#### Selected text
_ _ _ _

3. Component Details

This section provides a more detailed description of each key component, focusing on their functionality, technology stack, and security considerations.

3.1. External Clients (Browser, Mobile, Admin)

• Functionality: Provide user interfaces for customers and administrators to interact with the e-commerce platform.
  • Browser Client: Browsing products, adding to basket, placing orders, managing profile.
  • Mobile Client: Similar functionality to the Browser Client, optimized for mobile devices.
  • Admin Client: Managing catalog, orders, marketing campaigns, and other administrative tasks.
• Technology Stack:
  • Browser Client: ASP.NET MVC, HTML, CSS, JavaScript.
  • Mobile Client: Xamarin Forms (.NET MAUI in newer versions), C#.
  • Admin Client: Blazor WebAssembly, C#.
• Security Considerations:
  • Client-Side Vulnerabilities:
    • Cross-Site Scripting (XSS): Potential for injecting malicious scripts into the client-side application.
    • Cross-Site Request Forgery (CSRF): Risk of unauthorized actions performed on behalf of an authenticated user.
    • Insecure Client-Side Storage: Improper storage of sensitive data (tokens, API keys) in browser local storage or mobile app storage.
    • JavaScript Vulnerabilities: Vulnerabilities in client-side JavaScript code or libraries.
  • Authentication and Authorization:
    • Insecure Authentication Flow: Weaknesses in the authentication process, potentially leading to unauthorized access.
    • Insufficient Authorization: Lack of proper authorization checks, allowing users to access resources or perform actions they are not permitted to.
  • Input Validation:
    • Client-Side Input Validation Bypass: Client-side validation can be bypassed; server-side validation is crucial.
  • Secure Communication (HTTPS):
    • Lack of HTTPS: Communication over HTTP exposes data in transit to interception.

3.2. API Gateway (Ocelot)

• Functionality: Acts as a reverse proxy and API gateway.
  • Request Routing: Routes incoming requests to the appropriate backend services based on configured routes.
  • Authentication and Authorization: Integrates with Identity Server to authenticate and authorize requests before forwarding them to backend services.
  • Cross-Cutting Concerns: Handles cross-cutting concerns like rate limiting, request aggregation, and potentially caching.
  • Service Discovery: May integrate with service discovery mechanisms (e.g., Kubernetes DNS) to dynamically locate backend services.
• Technology Stack: Ocelot (.NET API Gateway).
• Security Considerations:
  • Gateway Security:
    • DDoS Attacks: API Gateway as a single entry point is a target for Distributed Denial of Service attacks.
    • API Abuse: Vulnerability to API abuse if rate limiting and throttling are not properly configured.
    • Unauthorized Access to Gateway Configuration: Compromise of gateway configuration could lead to routing manipulation and security breaches.
  • Authentication and Authorization Enforcement:
    • Bypass of Authentication/Authorization: Misconfiguration or vulnerabilities in Ocelot could lead to bypassing authentication and authorization checks.
    • Incorrect Route Configuration: Improper routing rules could expose backend services directly or grant unintended access.
  • Input Validation:
    • Insufficient Gateway Input Validation: Failure to validate inputs at the gateway level can allow malicious requests to reach backend services.

_ _ _ _

#### Input data
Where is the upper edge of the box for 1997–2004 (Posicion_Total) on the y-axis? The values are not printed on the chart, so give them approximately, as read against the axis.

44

_ _ _ _

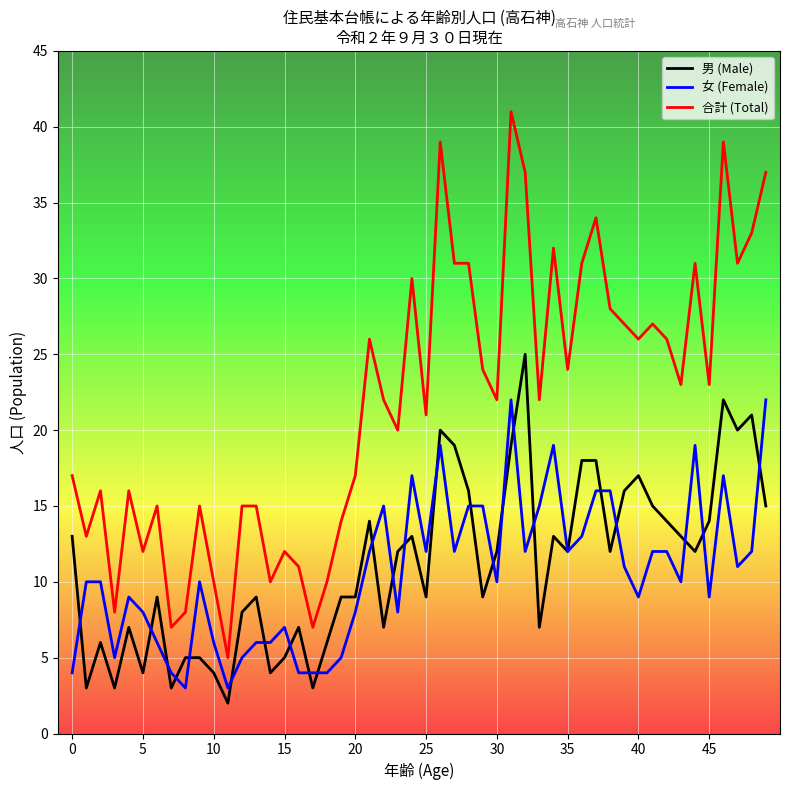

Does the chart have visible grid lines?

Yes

_ _ _ _

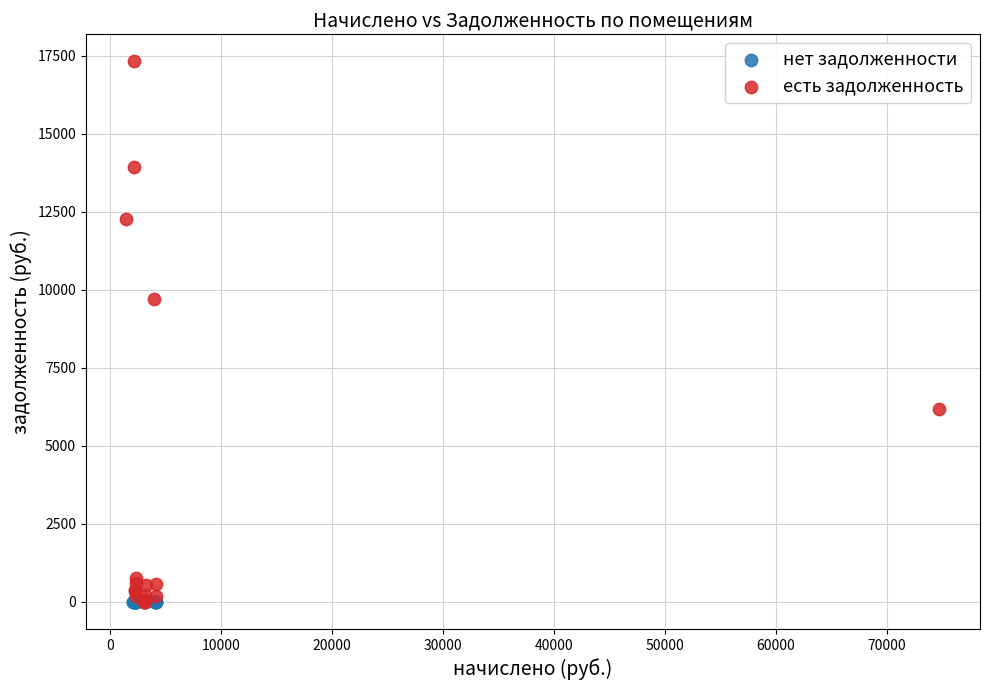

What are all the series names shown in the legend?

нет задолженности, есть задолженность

_ _ _ _

#### Things to do
1. Based on the Component Details text, state whether each statement below agrees with it. Answer yes or no for each, and quote the deciding words exactly. (a) The Admin Client is built with Blazor WebAssembly and C#. (b) The Mobile Client is built with ASP.NET MVC. (c) Client-side input validation is sufficient on its own.
2. Render the part of the rows that opens with the line containing "What are all" and closes with the line containing "нет задолженности, есть задолженность" as a Markdown table with the columns No. and Line, leaving out blank lines.

#### Your written answers
1.
(a) Yes: "Admin Client: Blazor WebAssembly, C#."
(b) No: "Mobile Client: Xamarin Forms (.NET MAUI in newer versions), C#."
(c) No: "Client-side validation can be bypassed; server-side validation is crucial."

2.
| No. | Line |
|---|---|
| 1 | What are all the series names shown in the legend? |
| 2 | нет задолженности, есть задолженность |